The consequences show in the performance data. Organizations with fully integrated AI governance report revenue growth at four times the rate of those still piloting — 58% versus 15%. Companies that govern AI well don’t just avoid risk; they make more money. And yet, only 22% of operations leaders have fully developed and implemented an AI strategy. Half say they need a formal governance plan within six months just to maintain current performance.

“Companies are making tremendous investments into AI and yet, we’re not seeing that correlate with an increase in AI accountability,” said Tom Puthiyamadam of Grant Thornton. “AI deployment is simply outpacing the infrastructure that supports it.”

73% Scale Autonomous AI. 20% Tested What Happens When It Fails.

The most alarming gap in the Grant Thornton data is between autonomous AI deployment and failure preparedness. Seventy-three percent of surveyed organizations are piloting or scaling autonomous AI. Only 20% have tested their response plans for when those systems fail.

Autonomous AI systems — agents that take actions without human approval for each step — represent a qualitatively different risk category from standard AI tools. When a recommendation engine produces bad suggestions, someone can ignore them. When an autonomous agent executes a faulty decision in a financial transaction, supply chain operation, or customer interaction, the damage is done before anyone reviews it.

Running autonomous systems at scale without tested failure response plans is the organizational equivalent of deploying untested software to production and hoping the error logs are informative. Except in this case, most organizations also can’t tell you how fast they’d notice the problem.

The EU AI Act Enters an Unprepared World

The EU AI Act’s main enforcement window opens August 2, 2026 — roughly three months from now. Under Annex III, most AI used in recruitment, performance management, and workforce monitoring is classified as high-risk, requiring documented risk management, human oversight provisions, and technical documentation demonstrating compliance.

The Grant Thornton survey found 43% of respondents cite regulatory and compliance uncertainty as their top AI concern. ISACA found less than half are confident they could explain a serious AI incident to leadership or regulators.
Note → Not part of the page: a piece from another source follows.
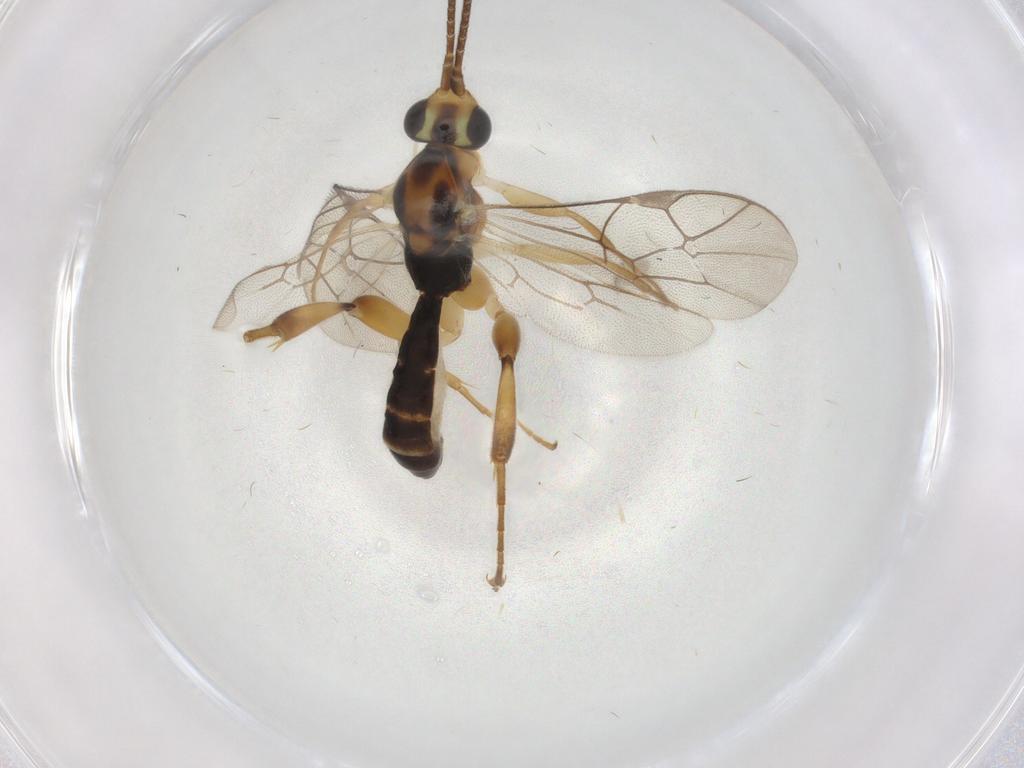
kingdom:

The EU isn’t the only jurisdiction tightening requirements. California’s Executive Order N-5-26, issued March 30, directs state agencies to draft AI safety requirements. Multiple states are advancing AI governance legislation. The regulatory environment is converging toward accountability requirements that most organizations, by their own admission, cannot currently meet.
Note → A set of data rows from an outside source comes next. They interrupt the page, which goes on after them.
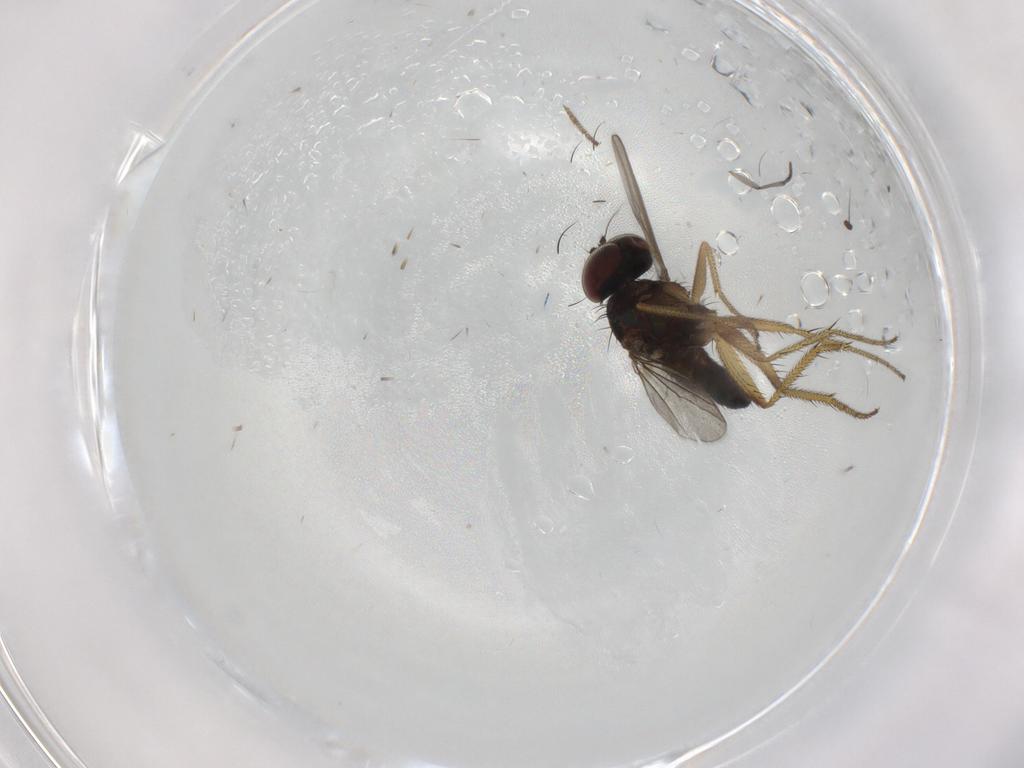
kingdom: Animalia
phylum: Arthropoda
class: Insecta
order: Diptera
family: Dolichopodidae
Forty-six percent of Grant Thornton’s respondents identified governance or compliance barriers as the top factor in AI underperformance. They know the gap exists. They know it’s costing them. And three months before major enforcement begins, four out of five still can’t pass an audit.

The industry’s response so far has been to deploy faster and govern later. The surveys suggest “later” is arriving, and the infrastructure to handle it isn’t.